• Document excerpt:
··········
In [1]:
import pandas as pd
import string
pd.set_option('max_colwidth', 800)
# import numpy as np

#### Observations 
- Each data set consists of 3 files, the dataset, the metadata, and a text file. 
- The dataset is formatted with with geographical identifiers (zip code) as columns, and each attribute as its own column. 
- Column names are coded. But they are not unique from one data table to another => need a way to uniquely identify column names.
- The first row of each data table contains an explanation of the variable => this part needs to be formatted and removed when the table is in use for modeling or analysis. 
- Data tables contain data of type: estimates (count or percentage), and margin of error (MOE) of each estimate. At times, choices will be made regarding variables that are useful for our purposes, e.g. as of now, we are not using variables pertaining to MOEs, percent allocated. 


In [89]:
def load_data_df(bucket, table_code):
    """loading csv file downloaded from US Census"""
··········
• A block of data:
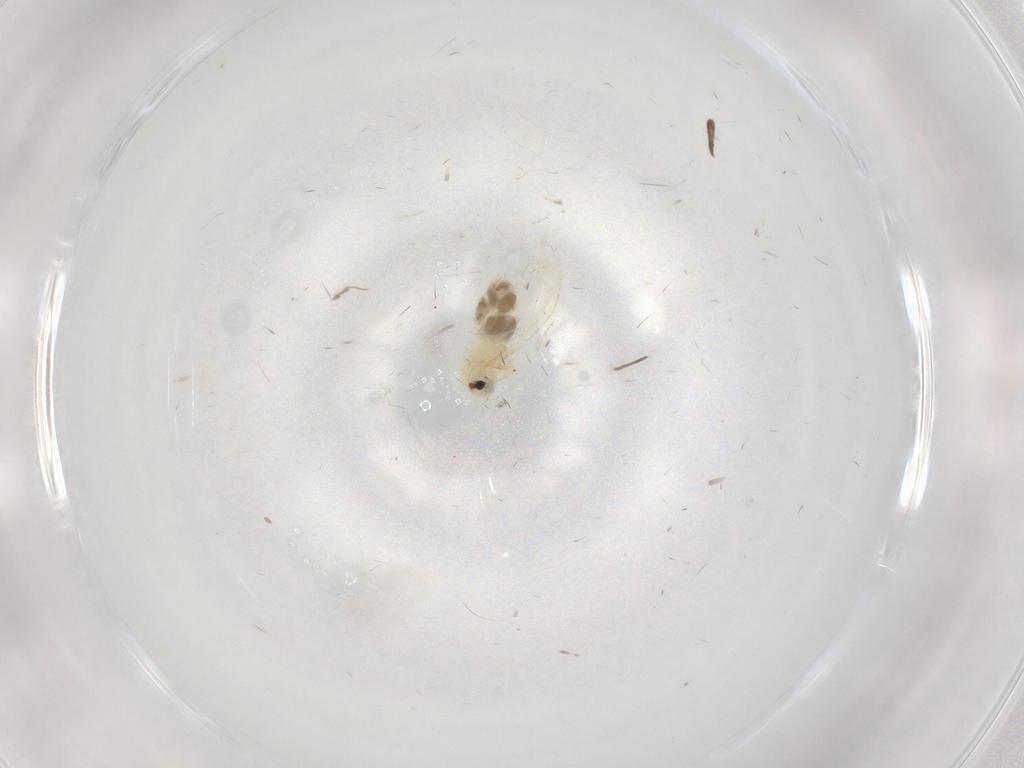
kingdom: Animalia
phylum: Arthropoda
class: Insecta
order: Hemiptera
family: Aleyrodidae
··········
• Goal 1:
Answer the following questions using the notebook on US Census data tables.
(a) What value does the code set for 'max_colwidth'?
(b) Which three files make up each data set?
(c) What does the first row of each data table contain?
• Goal 2:
State whether each statement agrees with the notebook on US Census data tables, and quote the words that decide it.
(a) Column names are unique across data tables.
(b) The function load_data_df takes a bucket and a table code as its parameters.
(c) Variables for margins of error are currently in use.
• Goal 3: Carry on the notebook on US Census data tables, beginning after its final line.

• Output 1:
(a) 800
(b) The dataset, the metadata, and a text file.
(c) An explanation of the variable.

• Output 2:
(a) No: "But they are not unique from one data table to another"
(b) Yes: "def load_data_df(bucket, table_code):"
(c) No: "as of now, we are not using variables pertaining to MOEs, percent allocated"

• Output 3:
    return pd.read_csv('{}/ACS_17_5YR_{}_with_ann.csv'.format(bucket, table_code),
                       na_values=['(X)'],
                       dtype = 'unicode')

def load_metadata_df(bucket, table_code):
    """loading csv file downloaded from US Census"""
    return pd.read_csv('{}/ACS_17_5YR_{}_metadata.csv'.format(bucket, table_code),
                       na_values=['(X)'],
                       dtype = 'unicode')

def keep_cols(metadata_df, data_df, key_words_in_col):
    """
    return original data_df only with columns that contain key words in key_words_in_col, along with 5-digit zip
    """
    cols_to_keep = []
    
    #adding 5-digit zip code ID
    cols_to_keep.append('GEO.id2')
    
    for row in metadata_df.itertuples(index=False):
        has_key_word = [x for x in key_words_in_col if x in row[1].lower()]
        if any(has_key_word):
            cols_to_keep.append(row[0])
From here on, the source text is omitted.